● THINGS TO DO
1. Please copy a passage from the email about the PCI port driver patch series, beginning at the words "In-Reply-To: <87jzfpdrc7.ffs@tglx>" and stopping after "the legacy mechanisms.".
2. Condense the paragraph of the email about the PCI port driver patch series that begins "Look at how the PCI device manages interrupts" into a two-item bulleted list that keeps its main points.
3. Extend the email about the PCI port driver patch series, starting after its final line.

● DOCUMENT TEXT
::::::

From: Jonathan Cameron <Jonathan.Cameron@Huawei.com>
To: Thomas Gleixner <tglx@linutronix.de>
Cc: "Lukas Wunner" <lukas@wunner.de>,
"Bjorn Helgaas" <helgaas@kernel.org>,
linuxarm@huawei.com, "Mahesh J Salgaonkar" <mahesh@linux.ibm.com>,
"Bjorn Helgaas" <bhelgaas@google.com>,
linux-cxl@vger.kernel.org, linux-pci@vger.kernel.org,
"Davidlohr Bueso" <dave@stgolabs.net>,
"Dave Jiang" <dave.jiang@intel.com>,
"Alison Schofield" <alison.schofield@intel.com>,
"Vishal Verma" <vishal.l.verma@intel.com>,
"Ira Weiny" <ira.weiny@intel.com>,
"Dan Williams" <dan.j.williams@intel.com>,
"Will Deacon" <will@kernel.org>,
"Mark Rutland" <mark.rutland@arm.com>,
"Lorenzo Pieralisi" <lpieralisi@kernel.org>,
terry.bowman@amd.com,
"Kuppuswamy Sathyanarayanan"
<sathyanarayanan.kuppuswamy@linux.intel.com>,
"Ilpo Järvinen" <ilpo.jarvinen@linux.intel.com>
Subject: Re: [RFC PATCH 0/9] pci: portdrv: Add auxiliary bus and register CXL PMUs (and aer)
Date: Fri, 6 Sep 2024 18:18:32 +0100 [thread overview]
Message-ID: <20240906181832.00007dc7@Huawei.com> (raw)
In-Reply-To: <87jzfpdrc7.ffs@tglx>
On Fri, 06 Sep 2024 12:11:36 +0200
Thomas Gleixner <tglx@linutronix.de> wrote:
> On Thu, Sep 05 2024 at 12:23, Jonathan Cameron wrote:
> >> Look at how the PCI device manages interrupts with the per device MSI
> >> mechanism. Forget doing this with either one of the legacy mechanisms.

::::::

● RECORDS SUPPLIED
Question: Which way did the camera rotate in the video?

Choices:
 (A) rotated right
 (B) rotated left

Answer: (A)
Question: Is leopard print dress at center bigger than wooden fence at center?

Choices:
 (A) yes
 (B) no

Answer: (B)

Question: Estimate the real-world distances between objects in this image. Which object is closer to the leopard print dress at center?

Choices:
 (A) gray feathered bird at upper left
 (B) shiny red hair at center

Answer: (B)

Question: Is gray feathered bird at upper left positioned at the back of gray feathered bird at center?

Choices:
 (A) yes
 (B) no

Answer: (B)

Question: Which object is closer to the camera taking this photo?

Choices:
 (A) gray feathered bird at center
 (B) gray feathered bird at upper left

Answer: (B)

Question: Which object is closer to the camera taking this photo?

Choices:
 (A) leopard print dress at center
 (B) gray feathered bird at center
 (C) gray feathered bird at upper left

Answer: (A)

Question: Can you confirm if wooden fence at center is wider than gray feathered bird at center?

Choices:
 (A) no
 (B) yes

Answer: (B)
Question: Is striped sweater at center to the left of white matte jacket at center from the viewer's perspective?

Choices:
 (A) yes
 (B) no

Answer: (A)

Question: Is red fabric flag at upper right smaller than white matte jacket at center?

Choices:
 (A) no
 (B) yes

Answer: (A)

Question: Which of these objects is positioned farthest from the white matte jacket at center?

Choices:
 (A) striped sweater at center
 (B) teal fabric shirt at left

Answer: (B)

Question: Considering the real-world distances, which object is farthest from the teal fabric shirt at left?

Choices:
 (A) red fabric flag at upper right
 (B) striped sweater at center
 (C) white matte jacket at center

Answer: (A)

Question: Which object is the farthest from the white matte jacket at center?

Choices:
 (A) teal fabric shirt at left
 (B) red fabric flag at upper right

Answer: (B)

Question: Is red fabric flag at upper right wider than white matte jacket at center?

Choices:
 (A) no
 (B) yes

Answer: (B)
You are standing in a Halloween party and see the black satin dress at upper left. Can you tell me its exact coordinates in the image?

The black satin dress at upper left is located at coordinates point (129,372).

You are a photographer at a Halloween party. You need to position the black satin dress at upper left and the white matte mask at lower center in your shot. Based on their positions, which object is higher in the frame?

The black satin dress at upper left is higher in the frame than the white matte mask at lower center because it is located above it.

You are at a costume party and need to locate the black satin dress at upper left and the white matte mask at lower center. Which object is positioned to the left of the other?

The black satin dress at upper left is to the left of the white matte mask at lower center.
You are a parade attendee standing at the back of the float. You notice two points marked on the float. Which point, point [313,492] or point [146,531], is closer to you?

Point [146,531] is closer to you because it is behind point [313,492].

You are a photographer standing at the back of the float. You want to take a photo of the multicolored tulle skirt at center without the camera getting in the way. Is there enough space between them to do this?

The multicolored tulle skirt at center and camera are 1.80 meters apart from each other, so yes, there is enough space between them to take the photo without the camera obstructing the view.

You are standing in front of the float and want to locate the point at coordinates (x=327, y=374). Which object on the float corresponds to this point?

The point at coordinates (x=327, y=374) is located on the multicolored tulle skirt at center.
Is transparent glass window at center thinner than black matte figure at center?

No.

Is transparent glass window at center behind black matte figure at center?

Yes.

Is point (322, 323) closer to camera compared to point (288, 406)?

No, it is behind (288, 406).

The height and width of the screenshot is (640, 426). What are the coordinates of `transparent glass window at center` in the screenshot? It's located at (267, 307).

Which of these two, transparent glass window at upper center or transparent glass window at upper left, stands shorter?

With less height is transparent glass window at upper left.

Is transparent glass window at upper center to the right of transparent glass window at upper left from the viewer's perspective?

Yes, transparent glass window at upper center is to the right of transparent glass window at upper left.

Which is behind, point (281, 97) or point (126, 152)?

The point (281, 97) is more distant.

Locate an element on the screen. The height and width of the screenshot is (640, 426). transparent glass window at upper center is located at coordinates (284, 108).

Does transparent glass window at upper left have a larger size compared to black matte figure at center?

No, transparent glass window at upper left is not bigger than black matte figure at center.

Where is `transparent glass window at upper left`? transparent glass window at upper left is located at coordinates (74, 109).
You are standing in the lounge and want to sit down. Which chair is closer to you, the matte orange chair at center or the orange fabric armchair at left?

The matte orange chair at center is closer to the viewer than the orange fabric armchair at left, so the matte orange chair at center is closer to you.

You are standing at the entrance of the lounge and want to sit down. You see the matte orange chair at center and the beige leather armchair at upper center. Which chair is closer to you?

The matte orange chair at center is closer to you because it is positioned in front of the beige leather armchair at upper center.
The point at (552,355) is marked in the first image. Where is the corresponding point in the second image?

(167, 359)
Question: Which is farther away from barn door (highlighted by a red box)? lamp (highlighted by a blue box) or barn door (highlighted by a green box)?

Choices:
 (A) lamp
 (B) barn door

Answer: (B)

::::::

● EXERCISE ANSWERS
1.
In-Reply-To: <87jzfpdrc7.ffs@tglx>
On Fri, 06 Sep 2024 12:11:36 +0200
Thomas Gleixner <tglx@linutronix.de> wrote:
> On Thu, Sep 05 2024 at 12:23, Jonathan Cameron wrote:
> >> Look at how the PCI device manages interrupts with the per device MSI
> >> mechanism. Forget doing this with either one of the legacy mechanisms.

2.
- Study how the PCI device handles interrupts through the per-device MSI mechanism.
- Do not attempt this with either of the legacy mechanisms.

3.
> >>
> >> 1) It creates a hierarchical interrupt domain and gets the required
> >> resources from the provided parent domain. The PCI side does not
> >> care whether this is x86 or arm64 and it neither cares whether the
> >> parent domain does remapping or not. The only way it cares is about
> >> the features supported by the different parent domains (think
> >> multi-MSI).
> >>
> >> 2) Driver side allocations go through the per device domain
> >>
> >> That AUXbus is not any different. When the CPMU driver binds it wants to
> >> allocate interrupts. So instead of having a convoluted construct
> >> reaching into the parent PCI device, you simply can do:
> >>
> >> 1) Let the cxl_pci driver create a MSI parent domain and set that in
> >> the subdevice::msi::irqdomain pointer.
> >>
> >> 2) Provide cxl_aux_bus_create_irqdomain() which allows the CPMU device
> >> driver to create a per device interrupt domain.
> >>
> >> 3) Let the CPMU driver create its per device interrupt domain with
> >> the provided parent domain
> >>
> >> 4) Let the CPMU driver allocate its MSI-X interrupts through the per
> >> device domain
> >>
> >> Now on the cxl_pci side the AUXbus parent interrupt domain allocation
> >> function does:
> >>
> >> if (!pci_msix_enabled(pdev))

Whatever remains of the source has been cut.